“As a person of Indian heritage, I’m willing to lower my odds in November’s game of chance if it makes the admissions process, as a whole, more inclusive.”
Every November, 3.6 million high schoolers conclude twelve years of doing ‘everything right’ for a process that, statistically, boils down to a game of chance. Years of work are judged in less than ten minutes, so every one of those six hundred seconds counts.
Later this year, I will be one of those entering the race. Like my classmates, I want to be certain that I am being judged on my own merit. That being said, because of this process’s high-stakes nature, I want to have faith in its fairness.
It is for this reason that I find it difficult, on a general level, to oppose affirmative action, a policy that serves such a valuable purpose. As an Indian-American, I acknowledge that this may result in demographics other than my own being given a ‘leg-up’, so to speak. But I also acknowledge that this is well-intentioned and reasonable.
A recent Brookings study showed that 60% of top-scorers on the SAT were of Asian ethnicity, and, in a perfectly meritocratic society, a large chunk of them would be admitted to schools of their choice. In the presence of affirmative action, however, colleges’ consideration of ‘encouraged diversity’ can undermine Asian accomplishment. Asian students, for example, only comprised 22.2% of the admitted students for Harvard’s class of 2021, despite their higher (on-average) test scores. It is for reasons such as these that the Justice Department announced in August, 2017 that it was looking into the alleged bias against Asian-Americans in the college admissions process.
This was a point made also by Vijay Chokalingam, the brother of comedian Mindy Kaling, in his book Almost Black – How I Posed as Black to Get into Medical School. After seeing other Indian-Americans with better test scores and GPA’s higher than his own rejected from medical school, Chokalingam checked the box for African-American on his own applications. He was accepted.

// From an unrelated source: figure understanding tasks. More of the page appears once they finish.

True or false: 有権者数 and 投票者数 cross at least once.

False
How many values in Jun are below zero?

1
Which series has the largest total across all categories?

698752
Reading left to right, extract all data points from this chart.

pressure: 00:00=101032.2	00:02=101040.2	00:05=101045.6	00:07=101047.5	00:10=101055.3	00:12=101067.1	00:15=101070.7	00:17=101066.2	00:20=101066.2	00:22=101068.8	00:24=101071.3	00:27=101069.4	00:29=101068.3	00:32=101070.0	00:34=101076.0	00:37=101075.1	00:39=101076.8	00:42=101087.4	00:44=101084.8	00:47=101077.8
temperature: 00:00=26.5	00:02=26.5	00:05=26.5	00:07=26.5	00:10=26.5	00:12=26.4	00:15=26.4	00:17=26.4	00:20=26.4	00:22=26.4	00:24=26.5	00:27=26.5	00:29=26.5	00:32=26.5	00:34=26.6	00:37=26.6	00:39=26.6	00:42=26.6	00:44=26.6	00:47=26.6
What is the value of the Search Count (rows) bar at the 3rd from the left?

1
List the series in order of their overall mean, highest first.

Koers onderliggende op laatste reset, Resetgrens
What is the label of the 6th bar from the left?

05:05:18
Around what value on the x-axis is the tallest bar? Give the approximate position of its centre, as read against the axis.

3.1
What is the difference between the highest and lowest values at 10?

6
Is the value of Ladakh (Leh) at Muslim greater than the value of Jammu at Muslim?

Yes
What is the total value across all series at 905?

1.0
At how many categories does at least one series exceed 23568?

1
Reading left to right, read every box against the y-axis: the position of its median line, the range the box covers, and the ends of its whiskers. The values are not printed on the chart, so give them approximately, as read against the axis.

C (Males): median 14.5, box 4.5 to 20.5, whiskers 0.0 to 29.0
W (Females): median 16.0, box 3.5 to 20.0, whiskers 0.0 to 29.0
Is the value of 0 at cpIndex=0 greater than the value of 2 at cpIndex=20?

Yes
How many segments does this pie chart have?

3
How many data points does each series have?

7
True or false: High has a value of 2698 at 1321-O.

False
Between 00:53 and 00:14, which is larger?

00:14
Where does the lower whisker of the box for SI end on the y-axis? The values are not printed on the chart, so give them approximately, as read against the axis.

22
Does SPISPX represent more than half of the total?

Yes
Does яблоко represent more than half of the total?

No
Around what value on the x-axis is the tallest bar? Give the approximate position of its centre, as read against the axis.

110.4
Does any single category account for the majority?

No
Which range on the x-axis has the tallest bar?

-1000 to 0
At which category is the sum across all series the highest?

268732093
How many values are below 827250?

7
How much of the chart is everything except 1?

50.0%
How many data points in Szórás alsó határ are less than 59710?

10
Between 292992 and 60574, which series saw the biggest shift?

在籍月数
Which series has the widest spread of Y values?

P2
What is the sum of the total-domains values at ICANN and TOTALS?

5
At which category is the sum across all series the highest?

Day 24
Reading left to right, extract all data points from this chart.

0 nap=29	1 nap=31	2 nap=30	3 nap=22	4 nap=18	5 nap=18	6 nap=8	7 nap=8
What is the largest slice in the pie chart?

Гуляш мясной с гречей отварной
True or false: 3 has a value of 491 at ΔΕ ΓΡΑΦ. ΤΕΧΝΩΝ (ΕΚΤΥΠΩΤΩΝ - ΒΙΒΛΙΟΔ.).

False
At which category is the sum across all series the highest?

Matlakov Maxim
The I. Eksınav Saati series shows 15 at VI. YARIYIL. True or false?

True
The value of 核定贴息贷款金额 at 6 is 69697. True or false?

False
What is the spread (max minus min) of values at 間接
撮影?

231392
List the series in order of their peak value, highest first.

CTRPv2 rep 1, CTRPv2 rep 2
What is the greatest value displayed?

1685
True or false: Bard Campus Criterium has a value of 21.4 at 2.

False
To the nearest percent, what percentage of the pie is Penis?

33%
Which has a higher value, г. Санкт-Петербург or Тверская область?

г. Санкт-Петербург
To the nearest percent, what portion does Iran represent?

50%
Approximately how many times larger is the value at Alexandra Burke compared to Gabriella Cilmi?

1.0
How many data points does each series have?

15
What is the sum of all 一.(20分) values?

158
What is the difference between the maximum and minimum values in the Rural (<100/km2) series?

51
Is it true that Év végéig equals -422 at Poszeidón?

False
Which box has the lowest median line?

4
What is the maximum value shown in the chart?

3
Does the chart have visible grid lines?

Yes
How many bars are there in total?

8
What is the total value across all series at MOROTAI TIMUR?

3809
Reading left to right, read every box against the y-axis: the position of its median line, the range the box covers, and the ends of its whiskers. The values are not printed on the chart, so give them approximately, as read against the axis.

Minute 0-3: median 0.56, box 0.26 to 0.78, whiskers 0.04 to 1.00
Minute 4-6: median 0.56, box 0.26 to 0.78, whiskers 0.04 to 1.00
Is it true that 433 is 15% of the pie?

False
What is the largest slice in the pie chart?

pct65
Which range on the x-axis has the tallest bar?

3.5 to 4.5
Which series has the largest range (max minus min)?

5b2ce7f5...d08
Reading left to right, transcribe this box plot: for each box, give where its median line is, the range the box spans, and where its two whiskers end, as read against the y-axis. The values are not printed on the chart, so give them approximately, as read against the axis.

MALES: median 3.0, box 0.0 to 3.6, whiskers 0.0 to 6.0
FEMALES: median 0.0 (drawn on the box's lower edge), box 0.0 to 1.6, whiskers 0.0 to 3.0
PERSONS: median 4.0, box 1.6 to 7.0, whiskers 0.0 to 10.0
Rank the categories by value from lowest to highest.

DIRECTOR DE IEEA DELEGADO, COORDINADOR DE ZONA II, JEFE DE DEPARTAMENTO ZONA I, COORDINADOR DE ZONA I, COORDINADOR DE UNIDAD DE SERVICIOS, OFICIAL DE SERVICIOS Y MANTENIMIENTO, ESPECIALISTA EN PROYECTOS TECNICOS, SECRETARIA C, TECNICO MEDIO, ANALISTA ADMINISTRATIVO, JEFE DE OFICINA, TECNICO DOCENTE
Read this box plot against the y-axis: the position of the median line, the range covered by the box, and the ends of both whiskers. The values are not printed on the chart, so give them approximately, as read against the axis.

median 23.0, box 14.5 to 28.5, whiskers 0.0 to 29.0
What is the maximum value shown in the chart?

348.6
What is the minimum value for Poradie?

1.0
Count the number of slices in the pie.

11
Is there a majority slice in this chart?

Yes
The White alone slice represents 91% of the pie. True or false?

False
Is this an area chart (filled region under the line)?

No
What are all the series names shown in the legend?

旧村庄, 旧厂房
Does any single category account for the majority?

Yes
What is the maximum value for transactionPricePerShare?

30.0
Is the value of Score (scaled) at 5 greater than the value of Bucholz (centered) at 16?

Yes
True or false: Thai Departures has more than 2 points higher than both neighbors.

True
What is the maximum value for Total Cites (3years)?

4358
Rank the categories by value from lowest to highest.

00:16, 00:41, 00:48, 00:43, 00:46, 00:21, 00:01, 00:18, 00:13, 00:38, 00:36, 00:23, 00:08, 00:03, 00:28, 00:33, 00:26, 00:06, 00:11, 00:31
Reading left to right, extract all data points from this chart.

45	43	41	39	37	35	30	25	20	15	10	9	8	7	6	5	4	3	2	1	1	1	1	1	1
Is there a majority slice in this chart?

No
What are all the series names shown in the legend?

“Centuries of discrimination have been demonstrated to have resulted in concrete structural challenges for certain demographics.”
My home country has its own form of affirmative action. India uses quotas in its government-mandated educated system to assist historically marginalized castes. Certain ‘untouchable’ groups continue to face the remnants of colonial-era discrimination. (Historically, the population was divided into “castes,” which resulted in a vastly different set of opportunities endowed to different castes.) Thus, the grossly undersupplied group of elite Indian universities continue to use this quota system, which has in recent years aggravated the tensions between the million students who apply for entry and the ten thousand seats available.
With that in mind, the universality of affirmative action raises the most hotly-debated question surrounding the topic: Is it principally legitimate? On the surface, it seems so. Centuries of discrimination have been demonstrated to have resulted in concrete structural challenges for certain demographics. In the U.S. in particular, generational wealth accumulation for African-Americans lags behind their Caucasian counterparts. It seems like it is nothing more than basic good governance to try and bridge these gaps, even if in the eyes of its detractors, affirmative action will ultimately devalue the legitimate accomplishments of minority groups.
Some critics of affirmative action might argue that the most persuasive argument affirmative action is the possibility that it could ultimately harm those it is designed to help. Following the adoption of Proposition 209, which prohibited the consideration of an applicant’s race at public universities in California, graduation rates increased by 4.4%, and Duke University economists have further suggested that this ban resulted in a better matching of students with schools whose workloads they were able to handle. If we’re concerned about graduation rates, rather than just admissions statistics, there’s evidence to suggest affirmative action can hurt certain minority students by putting them in schools that are too difficult.
“As a person of Indian heritage, I’m willing to lower my odds in November’s game of chance if it makes admissions, as a whole, more inclusive.”
That being said, it is difficult for anyone to argue that institutions should not attempt to give young people applying to college equal opportunity, even if that necessitates the difficult task of righting structural wrongs. As a person of Indian heritage, I’m willing to lower my odds in November’s game of chance if it makes admissions, as a whole, more inclusive.
The race for college admissions, which I enter this year, should be like a footrace with a staggered starting line so as to give each of its runners an equal chance to arrive at the same finish line.
Parthav Shergill, this fall, will be applying to college in the United States from India.